## Texte à lire:
○ ○ ○ ○ ○ ○ ○

Au-delà de la métaphore pratique et auto-suffisante, le processus que je désigne par “percolation”, simultanément sujet et objet d’intérêt voire de recherches, engendre un modèle heuristique mécanico-physico-chimique complexe (complexus = ce qui est tissé ensemble) qui représente non directement la « pensée », mais le fonctionnement de l’esprit,. non directement la connaissance mais son approche, non directement l’être mais sa consistance.
Il y a là comme une modélisation des processus mentaux, épistémologiques, ontologiques de construction, de production, d’une activation “componentielle”, Si l’exponentiel expose sa variable le componentiel est susceptible de composer (et avec) ses éléments et d’établir entre eux et avec eux des relations inédites en un tissage surprenant. Nous nous trouvons confrontés, à un travail artisanal tendant à devenir le plus souvent, avec l’évolution des techniques, à un travail de tressage, de maillage, ou comme au cinéma à un travail de montage, de mixage, de synchronisation, Ce sont chaque fois à de minuscules liaisons auxquelles il convient de procéder tel l’artisan, tant en ébénisterie, en marqueterie, en céramique, en verrerie, en orfèvrerie, en joaillerie, en imprimerie (la reliure consiste à assembler les pages d’un livre), en scénographie, en dramaturgie ainsi que dans toutes les formes de textualité (recherche de liens entre les mots, les phrases, les idées) …Quête d’articulations susceptibles de s’effectuer dans la rencontre du divers et du discontinu. Il peut s’agir de jointure, de suture, de couture, de soudure, de bouture, de greffe, d’un travail d’attache, de charnière, de ligature, de collage, de patchwork, d’assemblage. C’est une activité arthrologique de texture, de texte, de tissu, de tissage, qui peut concerner aussi bien les alliances que les alliages. Composition, mélange, la complexité comme une sorte d’alchlmle qui se fonde sur l’intersection parfois provocatrice.

○ ○ ○ ○ ○ ○ ○

## Consignes:
1. Actualisez le texte, de « Au-delà de la » jusqu'à « mais sa consistance. », en remplaçant « percolation » par « infiltration ».
2. Comptez les lignes des enregistrements où figure la chaîne « series ». Répondez uniquement par le nombre.

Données
○ ○ ○ ○ ○ ○ ○

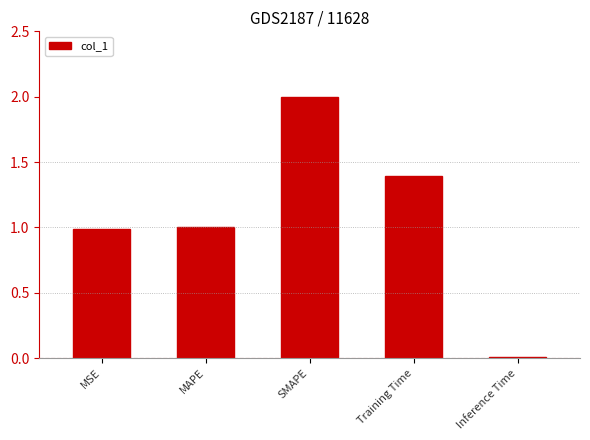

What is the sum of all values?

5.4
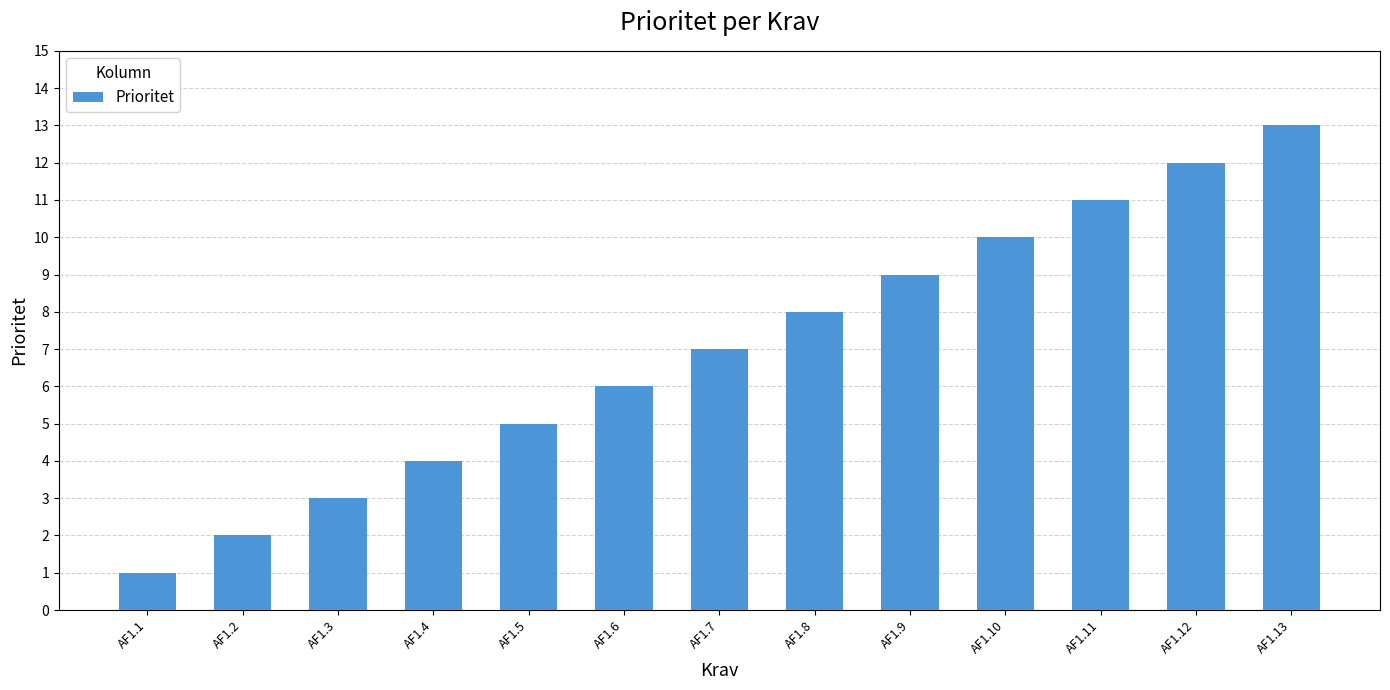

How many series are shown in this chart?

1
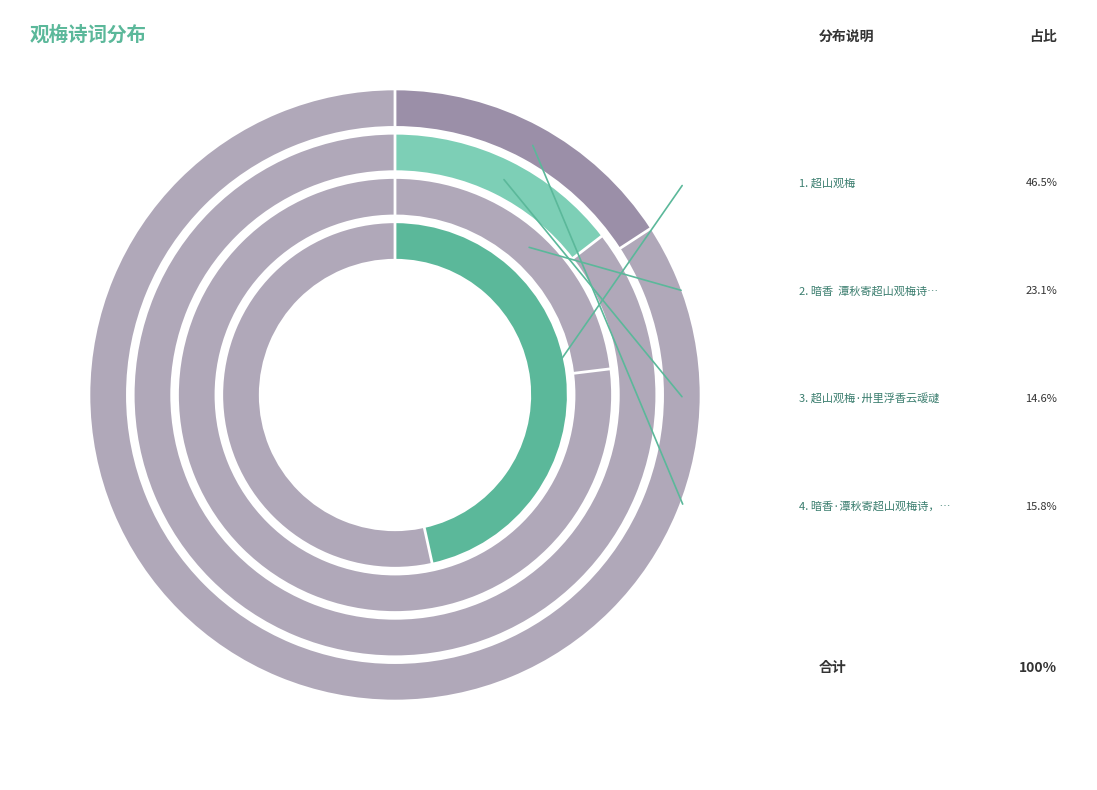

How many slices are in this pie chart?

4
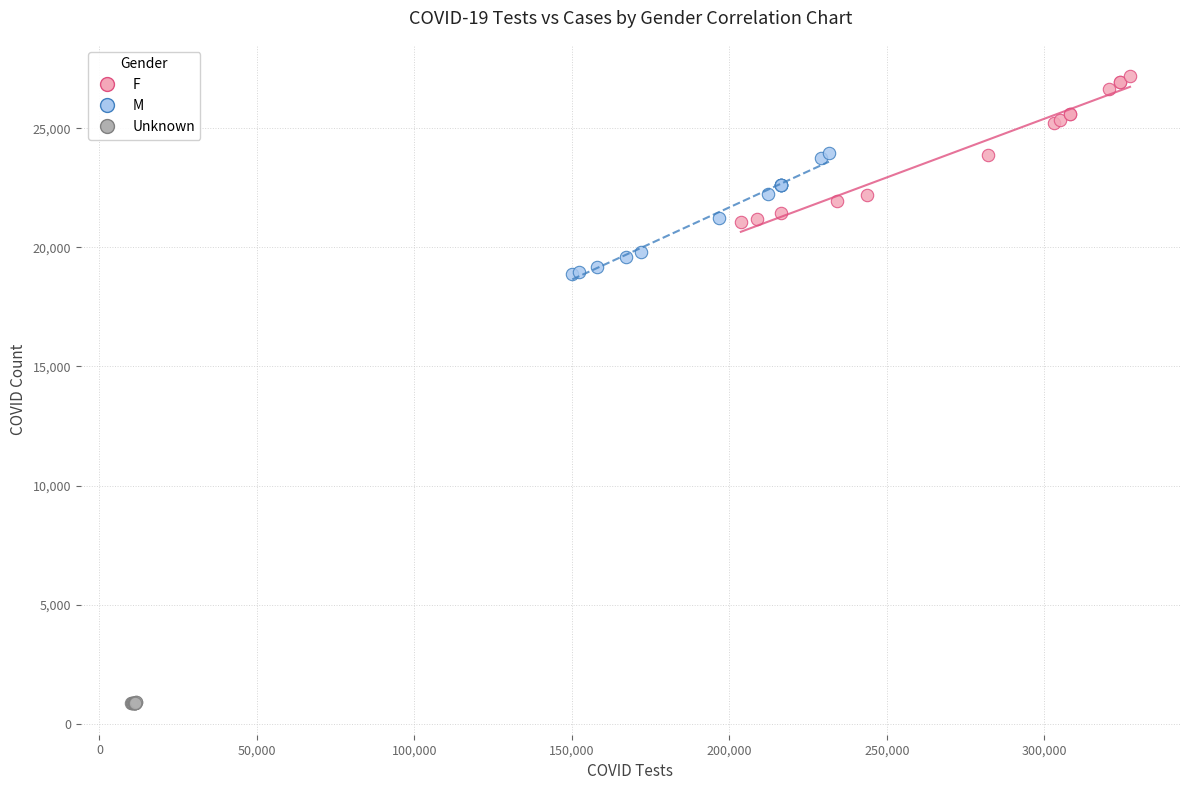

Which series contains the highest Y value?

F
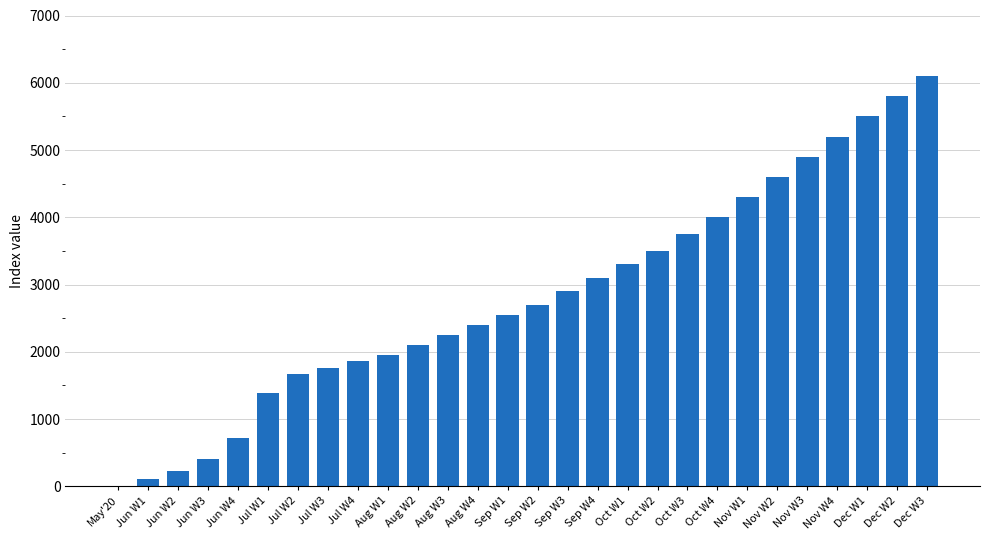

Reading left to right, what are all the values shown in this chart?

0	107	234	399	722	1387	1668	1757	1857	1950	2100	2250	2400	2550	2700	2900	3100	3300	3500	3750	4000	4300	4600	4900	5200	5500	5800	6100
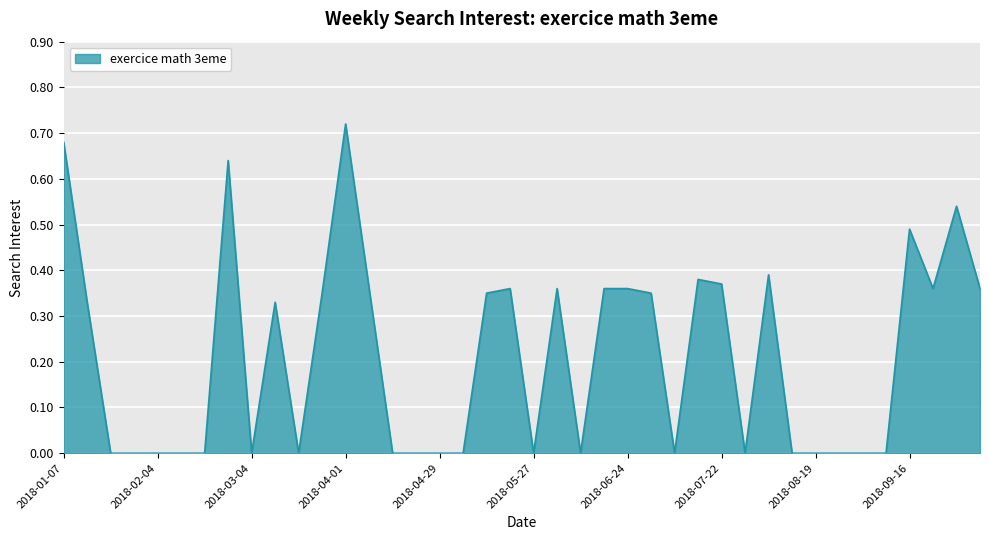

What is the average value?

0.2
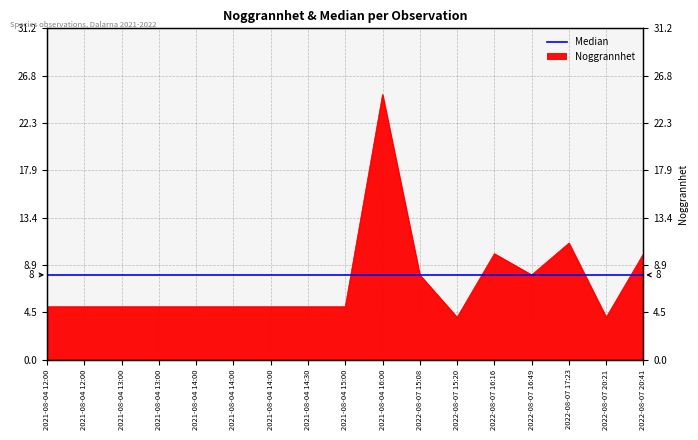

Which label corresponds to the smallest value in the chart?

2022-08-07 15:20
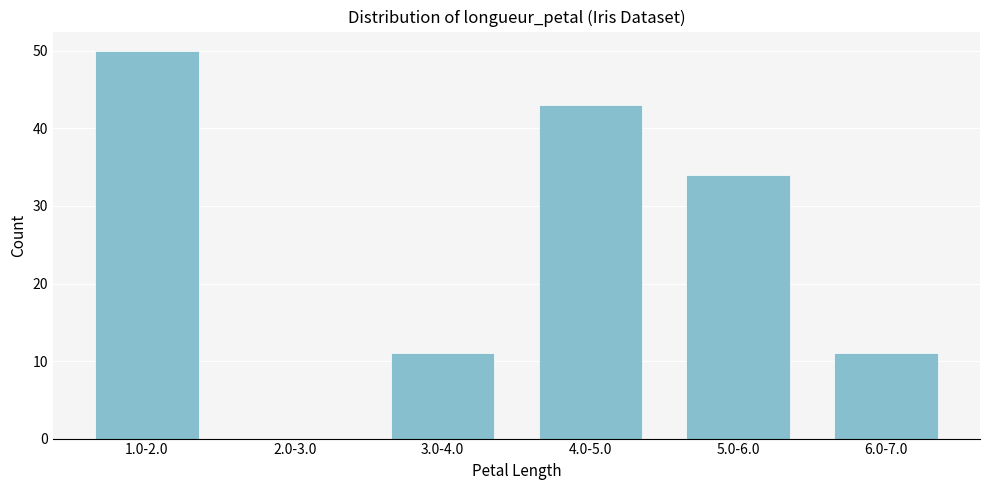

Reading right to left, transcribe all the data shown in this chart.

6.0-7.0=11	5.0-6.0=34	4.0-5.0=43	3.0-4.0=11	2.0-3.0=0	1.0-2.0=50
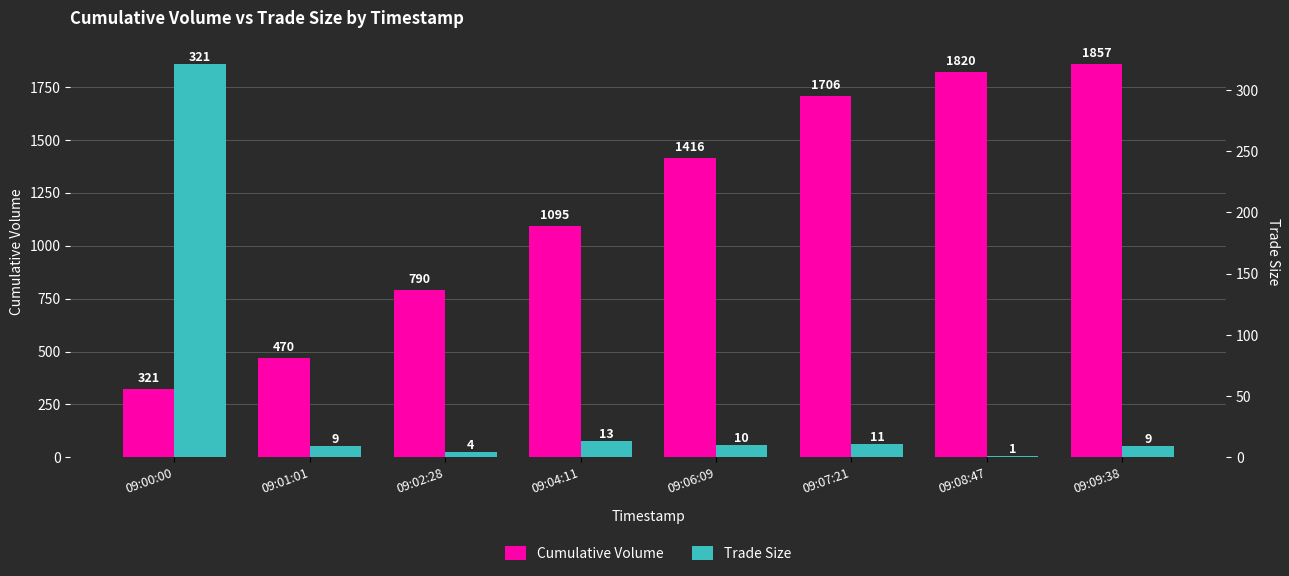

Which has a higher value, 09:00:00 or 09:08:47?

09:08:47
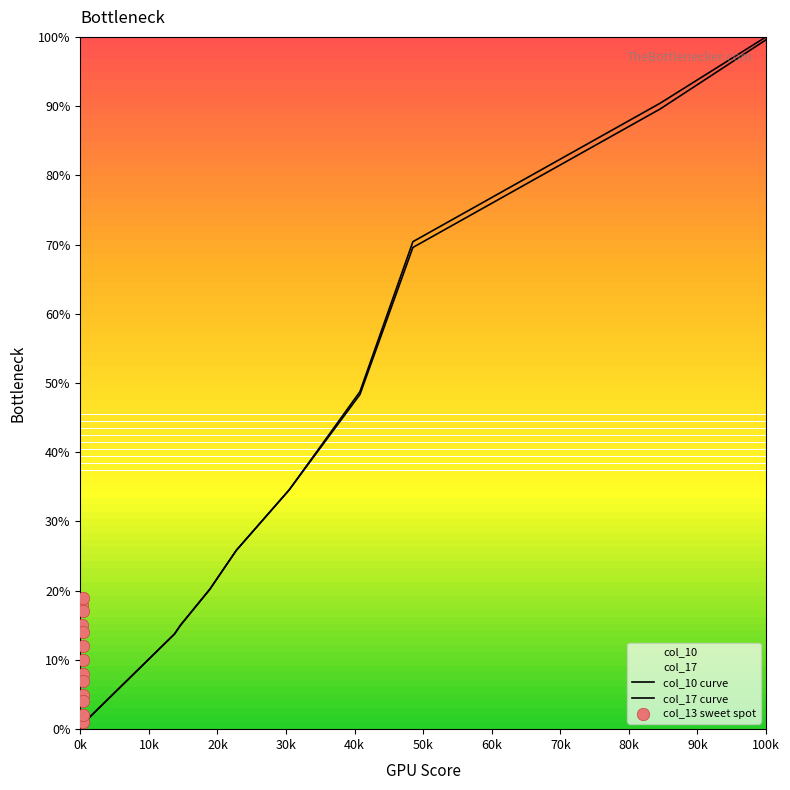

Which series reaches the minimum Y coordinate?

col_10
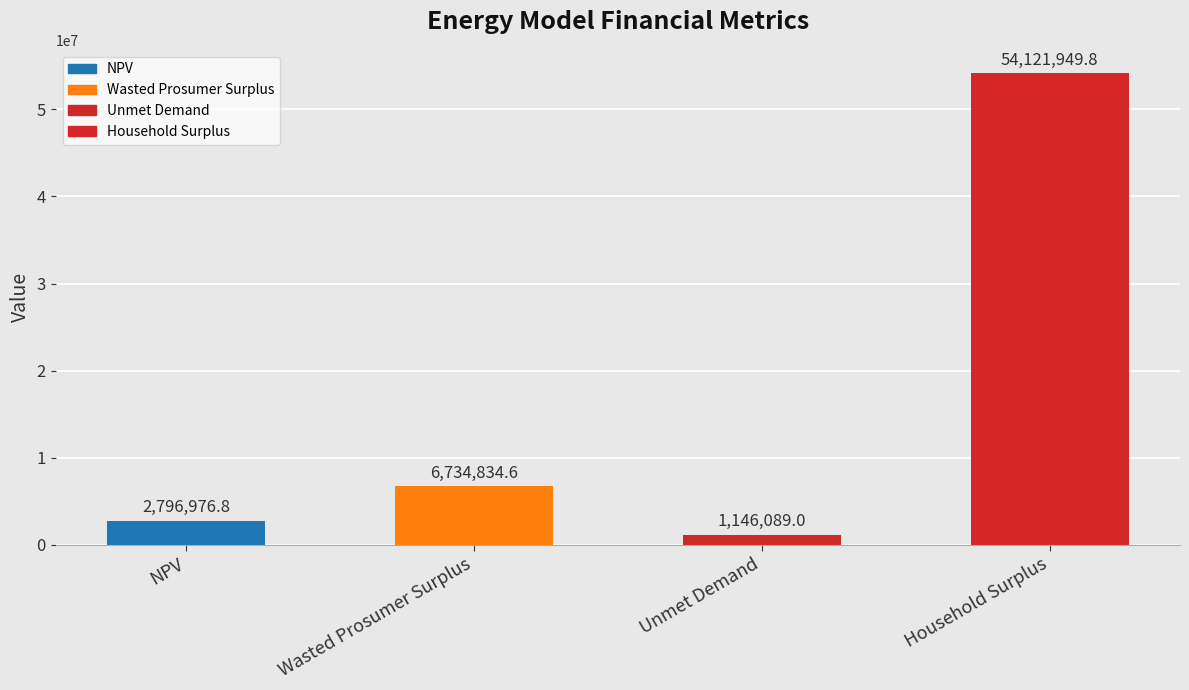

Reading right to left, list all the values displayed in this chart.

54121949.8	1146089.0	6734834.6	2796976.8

○ ○ ○ ○ ○ ○ ○

## Corrigé:
1.
Au-delà de la métaphore pratique et auto-suffisante, le processus que je désigne par “infiltration”, simultanément sujet et objet d’intérêt voire de recherches, engendre un modèle heuristique mécanico-physico-chimique complexe (complexus = ce qui est tissé ensemble) qui représente non directement la « pensée », mais le fonctionnement de l’esprit,. non directement la connaissance mais son approche, non directement l’être mais sa consistance.

2. 3